High pain sensitivity and low pain tolerance appear to be associated with symptoms of dry eye disease (DED), adding to previous associations of the severity of tear insufficiency, cell damage, and psychological factors, according to a study by Jelle Vehof, Ph.D., of University Medical Center Groningen, the Netherlands, and colleagues.
A total of 1,635 female twin volunteers, ages 20 to 83 years from the TwinsUK adult registry, participated in the population-based cross-sectional study, and 438 (27 percent) were categorized as having DED. A subset of 689 women completed the Ocular Surface Disease Index (OSDI) questionnaire. Quantitative sensory testing using heat stimulus on the forearm was used to assess pain sensitivity (heat pain threshold [HPT]) and pain tolerance (heat pain suprathreshold [HPST]).
Women with DED showed a significantly lower HPT and HPST—and hence had higher pain sensitivity—than those without DED. A strong significant association between the presence of pain symptoms on the OSDI and the HPT and HPST was found. Participants with an HPT below the median had DED pain symptoms more often than those with HPT above the median (midpoint) (31.2 percent versus 20.5 percent), according to study results.

» **Record extracts**:
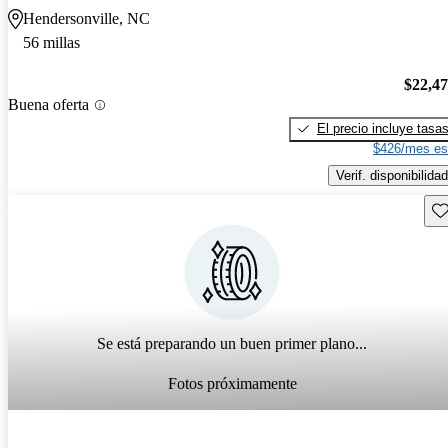
Hendersonville, NC
56 millas
$22,4
Buena oferta
El precio incluye tasa
$426/mes es
Verif. disponibilidad
Gu
Se está preparando un buen primer plano...
Fotos próximamente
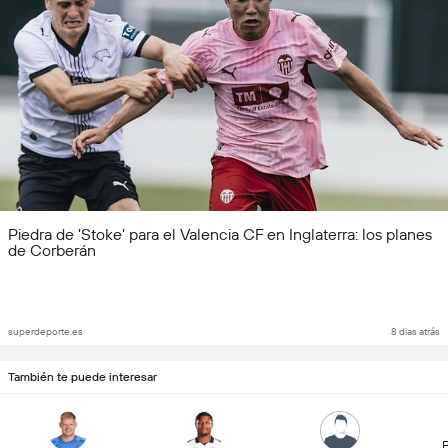
Piedra de 'Stoke' para el Valencia CF en Inglaterra: los planes
de Corberán
superdeporte.es
8 dias atrás
También te puede interesar
B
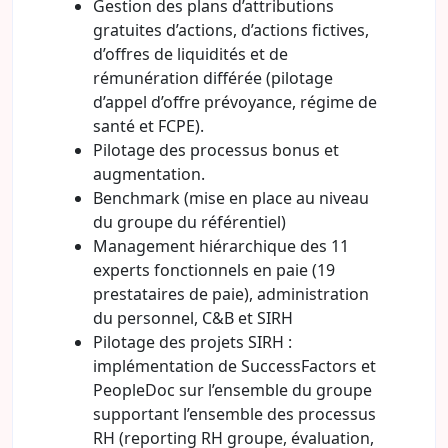
Gestion des plans d’attributions
gratuites d’actions, d’actions fictives,
d’offres de liquidités et de
rémunération différée (pilotage
d’appel d’offre prévoyance, régime de
santé et FCPE).
Pilotage des processus bonus et
augmentation.
Benchmark (mise en place au niveau
du groupe du référentiel)
Management hiérarchique des 11
experts fonctionnels en paie (19
prestataires de paie), administration
du personnel, C&B et SIRH
Pilotage des projets SIRH :
implémentation de SuccessFactors et
PeopleDoc sur l’ensemble du groupe
supportant l’ensemble des processus
RH (reporting RH groupe, évaluation,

» **Problems to solve**:
1. In the dry eye disease report, how many of the female twin volunteers were categorized as having DED?
2. From the dry eye disease report, list every abbreviation it defines together with its meaning.
3. Condense the paragraph of the dry eye disease report beginning "A total of 1,635 female twin volunteers" into a bulleted list that keeps its main facts.
The items have no connection to the dry eye disease report.

» **Written responses**:
1. 438 volunteers (27 percent) were categorized as having DED.

2.
- DED: dry eye disease
- OSDI: Ocular Surface Disease Index
- HPT: heat pain threshold
- HPST: heat pain suprathreshold

3.
- Population-based cross-sectional study of 1,635 female twin volunteers, ages 20 to 83, from the TwinsUK adult registry
- 438 participants (27 percent) were categorized as having DED.
- A subset of 689 women completed the OSDI questionnaire.
- Quantitative sensory testing with a heat stimulus on the forearm measured pain sensitivity (HPT) and pain tolerance (HPST).